In the upcoming DAML demonstration and experiment, we will provide JTP as a component tool and support its use as both a Web site query-answering agent and as a diagnostic tool for use in ontology development.
KSL will continue its work on ontology environment specification and tools for DAML+OIL and OWL. In addition to the effort focused directly on query answering, we have begun work on an interoperable explanation effort to facilitate trust of DAML+OIL and OWL applications. We also continue to enhance the KSL tool suite to support DAML+OIL and OWL needs where appropriate.

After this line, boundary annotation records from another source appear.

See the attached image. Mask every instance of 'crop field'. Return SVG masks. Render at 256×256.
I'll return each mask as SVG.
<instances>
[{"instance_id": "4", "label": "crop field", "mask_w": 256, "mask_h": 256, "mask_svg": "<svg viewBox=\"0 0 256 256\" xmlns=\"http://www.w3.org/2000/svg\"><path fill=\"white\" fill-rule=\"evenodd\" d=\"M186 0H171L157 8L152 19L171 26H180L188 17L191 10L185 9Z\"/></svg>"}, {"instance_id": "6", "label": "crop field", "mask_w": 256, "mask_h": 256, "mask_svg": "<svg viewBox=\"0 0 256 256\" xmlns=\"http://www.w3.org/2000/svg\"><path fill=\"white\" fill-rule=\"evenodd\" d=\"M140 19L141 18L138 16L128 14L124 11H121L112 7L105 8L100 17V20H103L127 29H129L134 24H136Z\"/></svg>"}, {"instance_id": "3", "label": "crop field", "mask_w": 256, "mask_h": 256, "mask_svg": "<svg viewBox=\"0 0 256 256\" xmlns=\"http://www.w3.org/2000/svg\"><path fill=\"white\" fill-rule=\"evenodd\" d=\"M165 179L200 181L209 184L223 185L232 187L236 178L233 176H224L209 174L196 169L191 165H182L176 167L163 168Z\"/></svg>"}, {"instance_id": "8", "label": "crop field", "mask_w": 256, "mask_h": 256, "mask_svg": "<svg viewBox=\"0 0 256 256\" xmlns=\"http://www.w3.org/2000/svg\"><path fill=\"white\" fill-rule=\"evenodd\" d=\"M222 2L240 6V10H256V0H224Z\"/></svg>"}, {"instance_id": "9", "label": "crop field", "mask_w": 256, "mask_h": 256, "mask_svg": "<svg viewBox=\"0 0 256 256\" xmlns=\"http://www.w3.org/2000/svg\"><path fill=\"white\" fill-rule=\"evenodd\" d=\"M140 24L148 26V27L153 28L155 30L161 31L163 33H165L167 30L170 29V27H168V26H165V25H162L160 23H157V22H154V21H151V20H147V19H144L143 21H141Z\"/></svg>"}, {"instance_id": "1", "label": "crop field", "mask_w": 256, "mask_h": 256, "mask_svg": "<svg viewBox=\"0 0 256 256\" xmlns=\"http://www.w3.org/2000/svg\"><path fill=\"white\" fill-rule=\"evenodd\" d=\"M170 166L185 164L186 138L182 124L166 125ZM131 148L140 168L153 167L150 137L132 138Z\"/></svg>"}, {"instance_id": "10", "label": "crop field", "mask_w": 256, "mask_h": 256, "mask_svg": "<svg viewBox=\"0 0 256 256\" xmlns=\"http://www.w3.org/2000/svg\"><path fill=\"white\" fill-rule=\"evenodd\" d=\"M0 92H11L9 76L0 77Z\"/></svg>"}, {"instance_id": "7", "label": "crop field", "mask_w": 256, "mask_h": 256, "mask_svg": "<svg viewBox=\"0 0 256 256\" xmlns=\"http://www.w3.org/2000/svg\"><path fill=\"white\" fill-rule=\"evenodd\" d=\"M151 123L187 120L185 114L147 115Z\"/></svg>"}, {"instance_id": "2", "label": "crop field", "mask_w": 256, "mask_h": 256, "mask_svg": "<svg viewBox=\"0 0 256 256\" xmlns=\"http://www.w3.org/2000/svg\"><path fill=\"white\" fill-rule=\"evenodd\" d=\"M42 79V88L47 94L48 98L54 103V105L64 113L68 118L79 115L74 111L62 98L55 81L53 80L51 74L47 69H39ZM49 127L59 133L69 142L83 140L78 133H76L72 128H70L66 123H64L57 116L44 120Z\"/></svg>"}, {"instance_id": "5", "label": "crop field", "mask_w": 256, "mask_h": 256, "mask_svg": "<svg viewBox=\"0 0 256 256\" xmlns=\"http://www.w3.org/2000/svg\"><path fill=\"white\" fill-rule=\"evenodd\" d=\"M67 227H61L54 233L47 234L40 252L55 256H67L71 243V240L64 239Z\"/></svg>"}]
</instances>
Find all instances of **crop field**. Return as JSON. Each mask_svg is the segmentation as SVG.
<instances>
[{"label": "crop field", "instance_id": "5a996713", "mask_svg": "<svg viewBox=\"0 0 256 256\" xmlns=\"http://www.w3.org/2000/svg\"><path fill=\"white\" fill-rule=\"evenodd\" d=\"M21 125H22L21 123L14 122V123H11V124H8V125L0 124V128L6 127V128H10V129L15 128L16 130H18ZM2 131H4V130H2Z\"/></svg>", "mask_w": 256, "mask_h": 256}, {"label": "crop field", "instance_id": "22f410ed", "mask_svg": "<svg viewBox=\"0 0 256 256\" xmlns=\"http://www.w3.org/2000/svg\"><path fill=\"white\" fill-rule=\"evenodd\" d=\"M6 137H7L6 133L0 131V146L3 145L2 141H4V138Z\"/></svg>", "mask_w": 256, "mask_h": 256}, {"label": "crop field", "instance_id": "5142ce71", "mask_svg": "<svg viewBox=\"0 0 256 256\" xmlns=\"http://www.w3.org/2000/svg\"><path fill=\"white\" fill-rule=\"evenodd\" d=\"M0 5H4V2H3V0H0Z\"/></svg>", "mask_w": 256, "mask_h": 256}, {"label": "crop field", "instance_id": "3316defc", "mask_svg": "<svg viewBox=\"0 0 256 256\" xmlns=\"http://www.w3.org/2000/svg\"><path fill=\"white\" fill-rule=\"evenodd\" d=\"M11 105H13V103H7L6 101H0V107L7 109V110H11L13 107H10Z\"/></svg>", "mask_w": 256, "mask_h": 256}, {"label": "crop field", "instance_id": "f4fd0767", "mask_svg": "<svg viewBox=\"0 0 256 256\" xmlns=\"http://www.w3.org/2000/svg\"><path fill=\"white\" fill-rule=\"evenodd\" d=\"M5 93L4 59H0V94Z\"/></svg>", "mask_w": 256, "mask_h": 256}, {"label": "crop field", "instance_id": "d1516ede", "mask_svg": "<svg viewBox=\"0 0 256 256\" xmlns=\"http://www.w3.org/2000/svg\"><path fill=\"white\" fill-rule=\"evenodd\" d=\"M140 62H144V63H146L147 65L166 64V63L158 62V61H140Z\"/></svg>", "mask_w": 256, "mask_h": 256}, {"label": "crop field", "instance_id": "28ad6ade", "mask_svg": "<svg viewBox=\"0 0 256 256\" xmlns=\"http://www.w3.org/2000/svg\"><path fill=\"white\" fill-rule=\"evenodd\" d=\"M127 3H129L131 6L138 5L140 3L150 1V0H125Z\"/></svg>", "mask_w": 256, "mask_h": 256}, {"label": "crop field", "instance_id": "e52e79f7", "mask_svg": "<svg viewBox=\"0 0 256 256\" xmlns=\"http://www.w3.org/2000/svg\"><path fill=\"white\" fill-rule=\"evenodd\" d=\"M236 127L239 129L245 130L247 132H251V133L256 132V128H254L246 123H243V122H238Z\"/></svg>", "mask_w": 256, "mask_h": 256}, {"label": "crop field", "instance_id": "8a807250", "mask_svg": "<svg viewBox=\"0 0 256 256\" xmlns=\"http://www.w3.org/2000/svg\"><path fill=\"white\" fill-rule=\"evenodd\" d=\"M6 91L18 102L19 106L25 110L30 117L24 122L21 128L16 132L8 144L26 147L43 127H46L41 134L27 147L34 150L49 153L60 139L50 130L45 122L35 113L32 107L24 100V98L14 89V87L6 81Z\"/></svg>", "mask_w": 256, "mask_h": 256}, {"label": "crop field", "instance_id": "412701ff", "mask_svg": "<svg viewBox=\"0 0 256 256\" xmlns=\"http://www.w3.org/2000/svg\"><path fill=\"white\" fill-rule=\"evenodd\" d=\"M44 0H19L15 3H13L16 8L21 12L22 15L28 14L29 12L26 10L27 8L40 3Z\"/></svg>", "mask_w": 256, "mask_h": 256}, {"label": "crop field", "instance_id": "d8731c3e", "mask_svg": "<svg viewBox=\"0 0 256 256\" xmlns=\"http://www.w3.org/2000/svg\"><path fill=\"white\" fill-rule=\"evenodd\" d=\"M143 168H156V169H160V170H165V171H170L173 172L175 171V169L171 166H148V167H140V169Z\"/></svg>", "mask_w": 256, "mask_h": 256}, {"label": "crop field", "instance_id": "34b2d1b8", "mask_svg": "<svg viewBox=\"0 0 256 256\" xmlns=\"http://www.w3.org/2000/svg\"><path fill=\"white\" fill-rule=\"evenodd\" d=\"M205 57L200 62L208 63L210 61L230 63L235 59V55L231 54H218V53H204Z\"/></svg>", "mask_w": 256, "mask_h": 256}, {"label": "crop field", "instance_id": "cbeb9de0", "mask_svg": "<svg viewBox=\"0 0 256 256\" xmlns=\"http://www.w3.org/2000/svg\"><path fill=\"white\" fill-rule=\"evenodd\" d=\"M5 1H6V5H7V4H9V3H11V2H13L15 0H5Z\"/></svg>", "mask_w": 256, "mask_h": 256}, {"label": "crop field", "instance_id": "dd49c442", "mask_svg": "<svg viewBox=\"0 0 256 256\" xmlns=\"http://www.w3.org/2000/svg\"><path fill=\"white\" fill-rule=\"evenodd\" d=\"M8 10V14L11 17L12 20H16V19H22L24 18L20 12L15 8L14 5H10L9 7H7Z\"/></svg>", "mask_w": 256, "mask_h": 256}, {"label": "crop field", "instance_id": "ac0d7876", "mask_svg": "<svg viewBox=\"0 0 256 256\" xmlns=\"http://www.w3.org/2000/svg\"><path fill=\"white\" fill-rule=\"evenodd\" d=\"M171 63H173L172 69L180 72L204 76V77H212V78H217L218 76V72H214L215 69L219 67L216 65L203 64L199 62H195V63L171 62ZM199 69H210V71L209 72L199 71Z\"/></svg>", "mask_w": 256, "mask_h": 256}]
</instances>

*Inference Web. Inference Web provides an infrastructure for supporting interoperable explanations of answers from semantic web applications. It is composed of a portable proof specification, a browser for displaying justifications, a registry of reasoners, inference rules, and ontologies (with meta information), and an API for interacting with the components. We have published an initial portable proof design (in DAML+OIL) that is to be used for proof sharing. We are obtaining feedback from reasoner authors and users in the RKF, DAML, Ultralog, AQUAINT, and KD-D programs for adequacy of the design. KSL will continue work on the portable proof specification and provide an implementation of Inference Web using the design. We have also begun work on a browser that displays information provided in the portable proof format. KSL will provide a distributable implementation of the proof browser. We have also begun work on the registry containing an initial specification for inference engines, inference rules, and ontology meta information. KSL will provide a prototype registration implementation and service. More information on Inference Web can be obtained from http://www.ksl.stanford.edu/software/iw/ .
* The KSL JTP reasoner is being developed and enhanced for DAML and OWL. It is largely driven by the query answering work and is elaborated on in section III. It provides a portion of the ontology development environment infrastructure. It is a hybrid reasoning architecture and may be used to incorporate other special purpose reasoners such as FACT or our time reasoner. It is being enhanced to provide explainable output using our Inference Web infrastructure using DAML+OIL and OWL.
* KSL and colleagues continue to utilize the Chimaera Ontology Evolution Environment tool aimed at supporting ontology merging, analysis, and transition. Chimaera has been and is being used in to diagnose the W3C guide knowledge bases. Chimaera will be upgraded to support OWL reading and writing.
Ontology development environment work is critical and leverageable by the DAML experiment. The JTP reasoner and the Inference Web environment may be used to generate consequences of DAML statements that are explainable. Additionally the KSL Chimaera ontology evolution environment may be used to analyze and merge DAML+OIL/OWL ontologies.
Measures of success with respect to the DAML experiment are use and use without consulting of the tools. Measures of success of the work in general is use of the tools inside and outside the DAML community.